Clearing the docks | South China Morning Post
  • Sun
  • Feb 1, 2015
  • Updated: 11:13pm

Clearing the docks

PUBLISHED : Saturday, 29 April, 2006, 12:00am
UPDATED : Saturday, 29 April, 2006, 12:00am
 

FOR SOME PEOPLE, Kwai Chung is little more than a station they pass on the Tsuen Wan line. However, as the home of Hong Kong's main container shipping terminals, the area is at the heart of a sophisticated logistics network that stretches around the globe.


Every day, an average 28 vessels call at Kwai Chung port. They load or discharge about 40,000 teu (20-ft equivalent units) in container volume. Taking advantage of intermodal transport links, the containers connect by road, rail, barge or other shipping services, giving exporters and trading companies access to every corner of the world.


The volume of container traffic passing through the port, as well as the size of vessels, has grown steadily. Kwai Chung has been a vital part of Hong Kong's success story over the past three decades. To keep pace with developments, terminal operators are leading the way in deploying the latest state-of-the-art technology.

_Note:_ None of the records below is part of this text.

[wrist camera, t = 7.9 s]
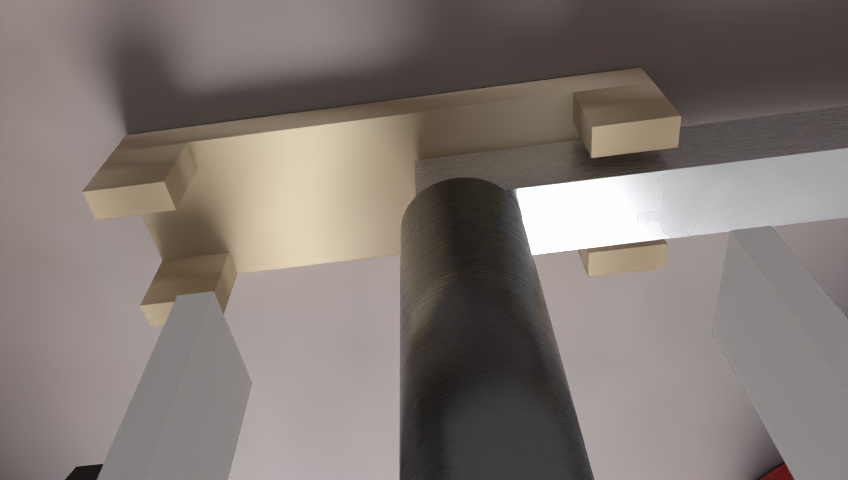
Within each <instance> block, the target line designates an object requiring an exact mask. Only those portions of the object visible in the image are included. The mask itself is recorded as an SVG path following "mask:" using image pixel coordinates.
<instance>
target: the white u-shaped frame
mask: <svg viewBox="0 0 848 480" xmlns="http://www.w3.org/2000/svg"><path fill="white" fill-rule="evenodd" d="M415 188H416V197H415V198H414V199H413V200H412V201H411V203H410V204H409V205H408V207H407V209H406V211H405V213H404V215H403V218H402V222H401V253H400V480H594V477H593V474H592V470H591V466H590V463H589V459H588V455H587V452H586V448H585V444H584V441H583V437H582V433H581V430H580V426H579V423H578V419H577V415H576V412H575V408H574V404H573V401H572V397H571V393H570V390H569V386H568V382H567V379H566V375H565V371H564V368H563V364H562V361H561V357H560V353H559V350H558V346H557V342H556V339H555V335H554V331H553V328H552V324H551V320H550V317H549V313H548V309H547V306H546V302H545V298H544V295H543V291H542V288H541V284H540V280H539V277H538V273H537V269H536V266H535V262H534V258H533V254H541V253H550V252H558V251H567V250H575V249H584V248H592V247H601V246H609V245H618V244H626V243H635V242H643V241H652V240H660V239H669V238H677V237H686V236H694V235H703V234H711V233H720V232H728V231H731V230H737V229H746V228H754V227H763V226H779V225H788V224H796V223H805V222H813V221H822V220H830V219H839V218H847V217H848V106H843V107H835V108H827V109H819V110H811V111H803V112H795V113H787V114H779V115H771V116H763V117H756V118H748V119H740V120H732V121H724V122H716V123H708V124H700V125H692V126H684V127H680V133H679V142H678V147H676V148H668V149H660V150H652V151H644V152H636V153H628V154H620V155H612V156H604V157H596V158H591V156H590V154H589V152H588V150H587V148H586V146H585V144H584V142H583V140H574V141H566V142H558V143H550V144H542V145H534V146H526V147H518V148H510V149H502V150H495V151H487V152H479V153H471V154H463V155H455V156H447V157H439V158H431V159H423V160H415Z"/></svg>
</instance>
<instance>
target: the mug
mask: <svg viewBox="0 0 848 480" xmlns="http://www.w3.org/2000/svg"><path fill="white" fill-rule="evenodd" d="M760 480H794V478H793V476H792V474H791V472H790V471H789V469H788V467H787V465H786V463H785V464H783V465H781V466H779V467H777V468H776V469H774V470H772V471H771V472H769V473H768V474H766V475H765V476H764V477H763V478H761V479H760Z"/></svg>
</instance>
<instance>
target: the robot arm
mask: <svg viewBox="0 0 848 480" xmlns="http://www.w3.org/2000/svg"><path fill="white" fill-rule="evenodd" d="M712 333H713V335H714V337H715V339H716V340H717V342H718V344H719V346H720V347H721V349H722V351H723V353H724V355H725V356H726V358H727V360H728V362H729V364H730V365H731V367H732V369H733V371H734V372H735V374H736V376H737V378H738V380H739V381H740V383H741V385H742V387H743V389H744V390H745V392H746V394H747V396H748V397H749V399H750V401H751V403H752V405H753V406H754V408H755V410H756V412H757V414H758V415H759V417H760V419H761V421H762V422H763V424H764V426H765V428H766V430H767V431H768V433H769V435H770V437H771V438H772V440H773V442H774V444H775V446H776V447H777V449H778V451H779V453H780V455H781V456H782V458H783V460H784V462H785V463H786V465H787V467H788V469H789V471H790V472H791V474H792V476H793V478H794V480H848V319H847V317H846V316H845V315H844V314H843V313H842V311H841V310H840V309H839V308H838V307H837V305H836V304H835V303H834V302H833V300H832V299H831V298H830V297H829V296H828V294H827V293H826V292H825V291H824V290H823V288H822V287H821V286H820V285H819V284H818V282H817V281H816V280H815V279H814V277H813V276H812V275H811V274H810V273H809V271H808V270H807V269H806V268H805V267H804V265H803V264H802V263H801V262H800V261H799V259H798V258H797V257H796V256H795V254H794V253H793V252H792V251H791V250H790V248H789V247H788V246H787V245H786V244H785V242H784V241H783V240H782V239H781V238H780V236H779V235H778V234H777V233H776V231H775V230H774V229H773V228H772V227H771V226H763V227H754V228H746V229H737V230H731V231H730V237H729V242H728V247H727V253H726V258H725V264H724V269H723V275H722V280H721V285H720V291H719V296H718V302H717V307H716V313H715V318H714V323H713V329H712ZM251 384H252V382H251V379H250V377H249V374H248V372H247V370H246V367H245V365H244V362H243V360H242V358H241V355H240V353H239V350H238V348H237V346H236V343H235V341H234V338H233V336H232V334H231V331H230V329H229V326H228V324H227V322H226V319H225V317H224V314H223V312H222V310H221V307H220V305H219V302H218V300H217V298H216V295H215V293H214V291H211V292H202V293H194V294H185V295H177V297H176V299H175V302H174V304H173V306H172V309H171V311H170V313H169V315H168V318H167V320H166V322H165V325H164V327H163V329H162V332H161V334H160V336H159V338H158V341H157V343H156V345H155V348H154V350H153V352H152V354H151V357H150V359H149V361H148V364H147V366H146V368H145V370H144V373H143V375H142V377H141V380H140V382H139V384H138V386H137V389H136V391H135V393H134V396H133V398H132V400H131V403H130V405H129V407H128V409H127V412H126V414H125V416H124V419H123V421H122V423H121V425H120V428H119V430H118V432H117V435H116V437H115V439H114V441H113V444H112V446H111V448H110V451H109V453H108V455H107V457H106V460H105V462H104V464H98V465H89V466H79V467H76V468H75V469H74V470H73V471H72V472H71V474H70V475H69V476H68V477H67V478H66V479H65V480H228V477H229V473H230V469H231V465H232V461H233V457H234V453H235V449H236V445H237V441H238V437H239V433H240V429H241V425H242V421H243V417H244V413H245V409H246V405H247V400H248V396H249V392H250V388H251Z"/></svg>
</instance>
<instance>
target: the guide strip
mask: <svg viewBox="0 0 848 480" xmlns="http://www.w3.org/2000/svg"><path fill="white" fill-rule="evenodd" d="M680 125H681V115H680V113H679V112H678V111H677V110H676V108H675V107H674V106H673V105H672V104H671V102H670V101H669V100H668V99H667V98H666V96H665V95H664V94H663V93H662V92H661V90H660V89H659V88H658V87H657V86H656V84H655V83H654V82H653V81H652V80H651V78H650V77H649V76H648V75H647V74H646V72H645V71H644V70H643V69H642V68H641V67H640V68H632V69H625V70H617V71H609V72H602V73H594V74H587V75H579V76H571V77H564V78H556V79H549V80H541V81H533V82H526V83H518V84H511V85H503V86H495V87H488V88H480V89H473V90H465V91H457V92H450V93H442V94H435V95H427V96H419V97H412V98H404V99H397V100H389V101H381V102H374V103H366V104H359V105H351V106H343V107H336V108H328V109H321V110H313V111H305V112H298V113H290V114H283V115H275V116H267V117H260V118H252V119H245V120H237V121H229V122H222V123H214V124H207V125H199V126H191V127H184V128H176V129H169V130H161V131H153V132H146V133H138V134H131V135H126V136H125V137H124V139H123V140H122V141H121V142H120V144H119V145H118V146H117V148H116V149H115V150H114V151H113V153H112V154H111V155H110V157H109V158H108V159H107V160H106V162H105V163H104V164H103V166H102V167H101V168H100V169H99V171H98V172H97V173H96V175H95V176H94V177H93V178H92V180H91V181H90V182H89V184H88V185H87V186H86V187H85V189H84V190H83V191H82V193H83V195H84V197H85V199H86V201H87V203H88V205H89V207H90V209H91V211H92V213H93V215H94V217H95V219H96V220H100V219H108V218H116V217H124V216H132V215H140V214H142V217H143V219H144V221H145V223H146V225H147V227H148V230H149V232H150V234H151V236H152V238H153V240H154V243H155V245H156V247H157V249H158V251H159V254H160V256H161V258H162V260H163V261H162V263H161V265H160V267H159V269H158V271H157V273H156V275H155V277H154V279H153V281H152V283H151V285H150V287H149V289H148V291H147V293H146V295H145V297H144V299H143V301H142V303H141V305H140V306H141V308H142V310H143V312H144V314H145V316H146V318H147V320H148V322H149V324H150V326H151V327H158V326H164V325H165V322H166V320H167V318H168V315H169V313H170V311H171V309H172V306H173V304H174V302H175V299H176V297H177V295H185V294H194V293H202V292H211V291H214V293H215V295H216V298H217V300H218V302H219V305H220V307H221V310H222V312H223V314H224V311H225V308H226V305H227V302H228V299H229V296H230V293H231V290H232V287H233V284H234V281H235V279H236V276H237V274H238V273H246V272H255V271H263V270H272V269H280V268H289V267H297V266H305V265H314V264H322V263H331V262H339V261H347V260H356V259H364V258H373V257H381V256H389V255H398V254H400V253H401V222H402V218H403V215H404V213H405V211H406V209H407V207H408V205H409V204H410V203H411V201H412V200H413V199H414V198H415V197H416V188H415V160H423V159H431V158H439V157H447V156H455V155H463V154H471V153H479V152H487V151H495V150H502V149H510V148H518V147H526V146H534V145H542V144H550V143H558V142H566V141H574V140H583V142H584V144H585V146H586V148H587V150H588V152H589V154H590V156H591V158H596V157H604V156H612V155H620V154H628V153H636V152H644V151H652V150H660V149H668V148H676V147H678V142H679V133H680ZM666 246H667V243H666V242H665V240H664V239H660V240H652V241H643V242H635V243H626V244H618V245H609V246H601V247H592V248H584V249H578V251H579V254H580V257H581V259H582V262H583V265H584V267H585V270H586V273H587V275H588V277H591V276H600V275H608V274H617V273H626V272H635V271H643V270H652V269H661V268H664V264H665V255H666Z"/></svg>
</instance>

'Without computer back-up, it would be very difficult to operate efficiently,' said Joel Cheung, corporate affairs manager at Modern Terminals, one of Hong Kong's largest terminal companies, and with a growing presence in the mainland.


Operations such as ship planning and calculating vessel stability are now computerised. Specialist software and hi-tech systems also ensure that quay cranes work at maximum efficiency, and the time spent in port for vessels with a capacity of 8,000 teu or more is kept to a minimum.


Modern Terminals has also introduced software to map and plan the positioning of containers in the storage yard. This has been a huge boon to operations and to facilitating the multiple movements that take place daily, including lifts on and off trucks, transfers to or from shipside, and shifts in the terminal. The software has helped to streamline operations and optimise the use of limited space.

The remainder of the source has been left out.